Elephant Some Common Myths Thought to be True - Myth 37
Myth 37: Elephant Graveyard - Special Place to Die

An elephants' graveyard (also written elephant graveyard or elephant's graveyard) is a place where, according to legend, older elephants instinctively direct themselves when they reach a certain age. They then die there alone, far from the group.

Several theories are given about the humor12-myth's origin. One theory involves people finding groups of elephant skeletons together, or observing old elephants and skeletons in the same habitat. Others suggest the term may spring from group die-offs, such as one excavated in Saxony-Anhalt, which had 27 Palaeoloxodon antique skeletons. In that particular case, the tusks of the skeletons were missing, which indicated either hunters killed a group of elephants in one spot, or else opportunistic scavengers removed the tusks from a natural die-off.
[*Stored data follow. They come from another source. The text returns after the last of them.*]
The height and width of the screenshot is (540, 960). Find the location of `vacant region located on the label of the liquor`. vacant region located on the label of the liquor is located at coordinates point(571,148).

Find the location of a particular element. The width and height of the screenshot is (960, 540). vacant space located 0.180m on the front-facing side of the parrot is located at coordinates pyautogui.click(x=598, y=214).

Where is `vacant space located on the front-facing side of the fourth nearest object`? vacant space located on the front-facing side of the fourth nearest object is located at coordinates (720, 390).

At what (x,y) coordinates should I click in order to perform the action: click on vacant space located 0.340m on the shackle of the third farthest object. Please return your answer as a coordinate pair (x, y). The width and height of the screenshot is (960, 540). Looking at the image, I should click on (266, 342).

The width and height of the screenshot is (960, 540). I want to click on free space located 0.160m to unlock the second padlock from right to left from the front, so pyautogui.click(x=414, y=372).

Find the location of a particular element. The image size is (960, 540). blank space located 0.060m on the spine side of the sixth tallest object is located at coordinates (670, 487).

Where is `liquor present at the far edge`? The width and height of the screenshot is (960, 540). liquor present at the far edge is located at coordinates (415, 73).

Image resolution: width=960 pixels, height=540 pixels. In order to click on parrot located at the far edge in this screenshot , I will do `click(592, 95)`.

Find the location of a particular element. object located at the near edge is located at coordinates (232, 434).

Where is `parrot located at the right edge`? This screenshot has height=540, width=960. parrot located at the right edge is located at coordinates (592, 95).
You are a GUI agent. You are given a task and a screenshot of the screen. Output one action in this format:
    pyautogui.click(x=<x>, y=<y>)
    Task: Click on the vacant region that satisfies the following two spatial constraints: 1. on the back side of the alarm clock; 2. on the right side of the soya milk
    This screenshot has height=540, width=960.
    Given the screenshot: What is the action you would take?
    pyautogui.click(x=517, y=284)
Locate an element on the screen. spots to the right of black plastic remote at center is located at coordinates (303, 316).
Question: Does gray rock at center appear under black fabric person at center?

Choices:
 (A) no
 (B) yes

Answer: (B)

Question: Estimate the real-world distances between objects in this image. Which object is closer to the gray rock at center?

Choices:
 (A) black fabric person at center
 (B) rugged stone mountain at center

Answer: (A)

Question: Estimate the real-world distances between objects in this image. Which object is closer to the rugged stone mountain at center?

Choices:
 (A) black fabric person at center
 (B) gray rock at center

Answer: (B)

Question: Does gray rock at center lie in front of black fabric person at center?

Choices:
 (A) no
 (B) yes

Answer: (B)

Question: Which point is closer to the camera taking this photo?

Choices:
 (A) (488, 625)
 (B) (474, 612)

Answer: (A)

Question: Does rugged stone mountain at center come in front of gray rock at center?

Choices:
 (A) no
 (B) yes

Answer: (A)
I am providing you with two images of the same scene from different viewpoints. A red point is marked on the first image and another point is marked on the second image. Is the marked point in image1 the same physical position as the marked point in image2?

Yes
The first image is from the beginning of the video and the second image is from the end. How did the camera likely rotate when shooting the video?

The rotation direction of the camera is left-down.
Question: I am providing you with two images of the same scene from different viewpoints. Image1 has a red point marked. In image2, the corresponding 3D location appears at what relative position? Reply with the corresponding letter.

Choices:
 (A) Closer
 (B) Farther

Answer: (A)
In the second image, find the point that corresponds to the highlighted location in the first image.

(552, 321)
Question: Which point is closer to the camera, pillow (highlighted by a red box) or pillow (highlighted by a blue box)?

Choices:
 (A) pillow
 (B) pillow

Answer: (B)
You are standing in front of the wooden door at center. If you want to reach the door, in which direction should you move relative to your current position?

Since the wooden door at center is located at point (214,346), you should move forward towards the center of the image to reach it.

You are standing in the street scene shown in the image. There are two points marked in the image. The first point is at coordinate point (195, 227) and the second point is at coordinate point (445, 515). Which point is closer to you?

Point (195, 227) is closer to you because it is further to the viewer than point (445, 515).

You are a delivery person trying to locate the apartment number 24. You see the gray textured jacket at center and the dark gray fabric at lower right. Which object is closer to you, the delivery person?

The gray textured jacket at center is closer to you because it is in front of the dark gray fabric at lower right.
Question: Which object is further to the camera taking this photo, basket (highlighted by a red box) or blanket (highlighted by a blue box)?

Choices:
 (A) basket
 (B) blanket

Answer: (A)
Other theories focus on elephant behavior during lean times, suggesting starving elephants gather in places where finding food is easier, and subsequently die there. Similarly, Rupert Sheldrake notes that elephant skeletons are frequently found in groups near permanent sources of water and suggests elephants suffering from malnutrition instinctively seek out sources of water in the hopes of improving their condition. The elephants that do not improve develop increasingly low blood sugar, slip into a coma and die. Finally, older elephants whose teeth have worn out (typically after their sixth set of teeth) seek out soft water plants and eventually die near watering holes.

The humor12-myth was popularized in films such as Trader Horn and MGM's Tarzan movies, in which groups of greedy explorers attempt to locate the elephants' graveyard, on the fictional Mutia Escarpment, in search of its riches of ivory. Osamu Tezuka's Kimba the White Lion episode "A Friend in Deed" centered around it. More recently, Walt Disney's The Lion King referred to the motif. Also, a character from the The X-Files episode "Fearful Symmetry", which revolves around a mysterious invisible elephant, refers to the concept as fact.

Prolific elephant hunter Walter "Karamojo" Bell discounted the idea of the elephant's graveyard, stating that bones and "tusks were still lying about in the bush where they had lain for years."